---------- Provided records ----------

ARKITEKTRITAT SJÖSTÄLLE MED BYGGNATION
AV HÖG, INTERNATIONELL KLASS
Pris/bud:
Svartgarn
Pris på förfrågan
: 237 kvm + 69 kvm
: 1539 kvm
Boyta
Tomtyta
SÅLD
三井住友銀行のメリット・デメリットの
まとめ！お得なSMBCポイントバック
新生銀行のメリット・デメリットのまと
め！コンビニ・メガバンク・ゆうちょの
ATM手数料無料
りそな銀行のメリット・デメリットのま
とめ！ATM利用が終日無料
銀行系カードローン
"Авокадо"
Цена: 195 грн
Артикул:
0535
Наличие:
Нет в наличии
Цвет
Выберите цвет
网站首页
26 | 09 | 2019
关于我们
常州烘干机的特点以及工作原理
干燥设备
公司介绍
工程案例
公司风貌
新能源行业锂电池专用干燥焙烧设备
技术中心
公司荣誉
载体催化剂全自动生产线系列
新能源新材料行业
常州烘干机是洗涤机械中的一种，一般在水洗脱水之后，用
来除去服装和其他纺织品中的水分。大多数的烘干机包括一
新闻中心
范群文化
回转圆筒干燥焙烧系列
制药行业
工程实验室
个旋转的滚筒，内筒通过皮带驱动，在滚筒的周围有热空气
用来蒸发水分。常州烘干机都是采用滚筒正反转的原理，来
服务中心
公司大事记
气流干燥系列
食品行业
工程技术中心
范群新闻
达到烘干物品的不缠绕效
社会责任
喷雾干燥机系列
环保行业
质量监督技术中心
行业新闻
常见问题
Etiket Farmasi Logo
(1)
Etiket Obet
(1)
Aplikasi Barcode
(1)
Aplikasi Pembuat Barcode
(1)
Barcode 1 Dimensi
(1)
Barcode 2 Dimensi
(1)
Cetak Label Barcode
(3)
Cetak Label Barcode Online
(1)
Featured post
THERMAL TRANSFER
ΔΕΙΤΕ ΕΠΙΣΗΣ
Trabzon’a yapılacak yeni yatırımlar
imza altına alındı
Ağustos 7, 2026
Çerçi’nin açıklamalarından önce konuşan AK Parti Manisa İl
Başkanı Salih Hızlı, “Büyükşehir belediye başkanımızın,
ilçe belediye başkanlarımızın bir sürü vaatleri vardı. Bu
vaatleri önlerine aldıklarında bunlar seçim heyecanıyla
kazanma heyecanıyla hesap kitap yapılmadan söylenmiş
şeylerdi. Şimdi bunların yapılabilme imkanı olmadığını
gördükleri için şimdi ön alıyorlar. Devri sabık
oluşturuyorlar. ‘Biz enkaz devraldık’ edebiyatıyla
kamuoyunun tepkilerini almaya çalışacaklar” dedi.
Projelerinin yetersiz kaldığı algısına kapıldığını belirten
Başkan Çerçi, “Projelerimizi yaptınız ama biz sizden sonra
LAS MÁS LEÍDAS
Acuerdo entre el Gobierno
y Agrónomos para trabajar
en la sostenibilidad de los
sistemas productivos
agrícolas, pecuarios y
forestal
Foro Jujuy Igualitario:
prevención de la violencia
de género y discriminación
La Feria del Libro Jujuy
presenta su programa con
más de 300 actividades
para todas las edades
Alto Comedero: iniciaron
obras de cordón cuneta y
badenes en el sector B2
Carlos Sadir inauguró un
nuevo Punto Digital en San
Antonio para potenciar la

----------

### Problem description
For every line above that includes the word "belediye", return the line.

### Final answer
Başkanı Salih Hızlı, “Büyükşehir belediye başkanımızın,
ilçe belediye başkanlarımızın bir sürü vaatleri vardı. Bu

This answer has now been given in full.